Они быстро прошли крошечный проулок, перешли огромный пустырь и, остановившись у одинокого домика, крепко стукнули в ставню два раза. Сбоку открылась в ставне затворка.
– Кто там?
– Москвичи, люди добрые! – ответил Силантий.
– Ты, Мякинный? – окликнул голос. – Сейчас!
Через минуту загремели засовы, дверь со скрипом отворилась, и Силантий с товарищем вошел в большую просторную горницу. В углах ее стояли поставцы, в которых ярко горели просмоленные прутья. За столом сидело человек двенадцать, по обличью купцов и мещан. Увидев вошедших, они радостно приветствовали их.
– А, Силантий Мякинный, Рыжичек! Добрый вечер.
– Бог с вами! – ответил Силантий.
Низкорослый человек сбросил на пол узел, причем в нем зазвенело словно оружие.
Присутствующие встали с лавок и увидели несколько кинжалов, сабель, кунтушей, желтых сапог – словом, полных облачений нескольких польских жолнеров.
– Сколько же? – спросил высокий дородный купец с окладистой черной бородой.
– Три! – ответил названный Рыжиком. – И с прежними восемь. Этого я в кружале взял: упился лях проклятый, вышел, а я насел. – Он откинул алый жупан и поднял желтый, после чего сказал: – А этого пса со стражи снял, на валу стоял и заснул; этот тоже: слышу, кричат за рядами, а вчера под вечер я пошел – глядь, лях девку обнял, да и тащит. Ну, я его прикончил. А она нашего Петра Смородникова питомкой оказывается. Ну, вот и три!
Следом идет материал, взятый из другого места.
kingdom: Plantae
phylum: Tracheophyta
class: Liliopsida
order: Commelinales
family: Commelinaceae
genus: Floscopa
– Да Митька сегодня двух доставил. Так и набирается! – сказал тот же дородный купец. – Теперь у нас уж три полсорока облачения. Ну а ты, Силантий?
– Я что? Встретил тут земляка, – мрачно ответил Силантий, – а у него тута двор с извозчиками на примете. Ну и обещал говорить им против ляхов.
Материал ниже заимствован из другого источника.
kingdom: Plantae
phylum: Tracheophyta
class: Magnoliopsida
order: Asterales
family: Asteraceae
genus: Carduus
– Ну и то слава Богу! А я скажу, что из Ярославля мне привезли тридцать мечей и сорок пищалей! – сказал молодой мещанин.
– Будет им потеха! – засмеялся дородный купец. – Потиху, потиху, а потом и покажем им. Только одно: нет у нас, окромя Силантия, воина именем благородного, чтобы мог в голове пойти с воинской опытностью.
– Подожди, подожди, Матвей Степанович! – сказал один из гостей. – И он найдется. Да неужели нам Господь не поможет избавить матушку-Москву от погани? Быть того не может! Матерь Божия за нас заступница.
– Верно говоришь, Кузьмич! Быть того не может!
– Ну а пока сговоримся, что делать будем! – остановил их Матвей Степанович.
Они снова сели вокруг стола и начали совещаться.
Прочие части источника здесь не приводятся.